Son yüz elli yıldır Kürt’ün özgürlüğünün önüne kurulmadık bent, kazılmadık hendek kalmadı. Ama zapt edilemedi özgürlük tutkusu. Damla damla, insan insan büyüdü, nehir oldu, halk oldu aştı bentleri, taştı hendeklerden, barajlardan. Elinde bentlerin kilitlerini tutan sömürgecilere şunu söyledi: Ben özgür akacağım, kurduğunuz hiçbir bent beni esir alamayacak. Diğer halklara, diğer nehirlere, akarsulara şunu söyledi: Birlikte bir ve eşit akmaya; ayrısız gayrısız bir ve eşit aynı nehrin yatağını paylaşmaya ve sizlerle çoğalmaya hazırız. Damla damla, nehir nehir çoğalıyoruz şimdi her gün biraz daha. Telaştalar, ateşteler, sayrılı rüyalar, irinli kusmuklu kaygılar içindeler nehirlerimiz çoğaldıkça.

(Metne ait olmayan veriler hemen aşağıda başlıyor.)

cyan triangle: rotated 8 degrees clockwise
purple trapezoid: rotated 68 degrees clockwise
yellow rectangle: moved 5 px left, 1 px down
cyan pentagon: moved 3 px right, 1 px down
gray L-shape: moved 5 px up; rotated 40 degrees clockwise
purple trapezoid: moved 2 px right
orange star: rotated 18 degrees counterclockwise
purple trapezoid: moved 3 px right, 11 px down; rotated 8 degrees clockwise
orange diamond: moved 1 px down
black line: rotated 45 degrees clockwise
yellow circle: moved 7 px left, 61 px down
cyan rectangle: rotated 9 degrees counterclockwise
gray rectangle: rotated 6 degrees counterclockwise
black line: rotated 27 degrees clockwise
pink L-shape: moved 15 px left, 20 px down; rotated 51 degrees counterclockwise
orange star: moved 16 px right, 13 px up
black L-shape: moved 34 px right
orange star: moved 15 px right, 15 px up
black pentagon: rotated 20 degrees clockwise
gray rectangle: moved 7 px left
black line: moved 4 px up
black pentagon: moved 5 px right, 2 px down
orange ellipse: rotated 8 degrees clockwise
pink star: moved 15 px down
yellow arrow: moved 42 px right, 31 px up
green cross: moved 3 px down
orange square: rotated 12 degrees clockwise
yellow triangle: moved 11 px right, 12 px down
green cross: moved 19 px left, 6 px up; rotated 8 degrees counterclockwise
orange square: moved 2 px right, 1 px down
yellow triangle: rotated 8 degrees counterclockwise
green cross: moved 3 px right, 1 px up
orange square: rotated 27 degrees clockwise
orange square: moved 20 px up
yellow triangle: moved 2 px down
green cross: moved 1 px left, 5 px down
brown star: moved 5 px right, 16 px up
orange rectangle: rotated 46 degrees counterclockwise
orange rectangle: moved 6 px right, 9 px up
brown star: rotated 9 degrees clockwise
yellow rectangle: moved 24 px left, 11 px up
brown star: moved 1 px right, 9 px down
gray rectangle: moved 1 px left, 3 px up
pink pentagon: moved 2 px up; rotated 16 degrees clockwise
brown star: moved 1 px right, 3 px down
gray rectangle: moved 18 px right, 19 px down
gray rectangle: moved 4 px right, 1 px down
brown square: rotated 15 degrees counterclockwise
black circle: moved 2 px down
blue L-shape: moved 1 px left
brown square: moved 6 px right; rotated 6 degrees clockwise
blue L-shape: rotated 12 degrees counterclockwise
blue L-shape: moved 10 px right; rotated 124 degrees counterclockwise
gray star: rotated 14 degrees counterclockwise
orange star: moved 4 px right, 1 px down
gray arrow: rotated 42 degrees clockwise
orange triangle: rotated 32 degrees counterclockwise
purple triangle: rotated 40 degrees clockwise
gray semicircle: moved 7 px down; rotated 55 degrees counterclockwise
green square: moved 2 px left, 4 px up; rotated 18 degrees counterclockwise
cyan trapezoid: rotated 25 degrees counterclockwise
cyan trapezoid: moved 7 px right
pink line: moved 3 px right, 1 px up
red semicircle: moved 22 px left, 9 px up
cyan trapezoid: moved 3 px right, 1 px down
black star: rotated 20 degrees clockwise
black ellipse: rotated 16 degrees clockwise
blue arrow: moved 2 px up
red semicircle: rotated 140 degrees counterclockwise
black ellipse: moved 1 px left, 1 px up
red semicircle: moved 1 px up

Kürt’e bir damla su nasip olmasın diye çırpınanlar, şimdi Kürt’ün özgürlük selinin karşısında çaresiz durumdalar. Ölesiye korkuyorlar yıkılacak barajlardan, bentleri aşacak sellerden. Korktukça daha çok baraj inşa ediyorlar. Korktukça daha çok hendek kazıyorlar. Kurdunu, kuşunu, ağacını, insanını bir damla suya muhtaç bırakıyorlar. Kurulan barajlardan, koca bir çöle döndürdüler dünyanın en mümbit coğrafyasını. Belini kırdılar toprağın, ağacın dalını. Yuvasını bozdular karıncanın, kanadını kırdılar kuşun. Cümle hayvanatın ve dahi cümle nebatatın bedduasındasınız, bilesiniz. Bilesiniz, iflah ettirmez aldığınız ahlar. Yüreğinde yağmurlar biriktirir, gözlerinden su sağar damla damla kurdun kuşun dudağına güneşin ve nehirlerin çocukları, çok duasını almışlardır çiçeğin, böceğin. Sırtları kavidir, ruhları arıdır. Ant içmişlerdir bu coğrafyanın kuruyan bütün dudaklarına su içirmeye. Bentleriniz aşınıyor, duvarlarınız çözülüyor bilesiniz. Size son çağrımızdır, açın baraj kapaklarını, salıverin hapsettiniz her damla yağmurumuzu. Yüreğimizde biriken fırtınalardan korkun. Bu fırtınalardan boşalacak sağanaklardan, bu sağanaklardan doğacak sellerden korkun. Özgür bırakın asi ve onurlu nehirlerimizi. Şimdi açarsanız baraj kapaklarını, usul usul akacağız yaşamın içine. Usul usul suvaracağız kuruttuğunuz her zerre toprağı. Ağaçlar yeşerteceğiz, bin bir renkli çiçekler, sizin bile sevdalanacağınız. Güzellikleri çoğaltacağız diyoruz, yaşamın şah damarına akacağız.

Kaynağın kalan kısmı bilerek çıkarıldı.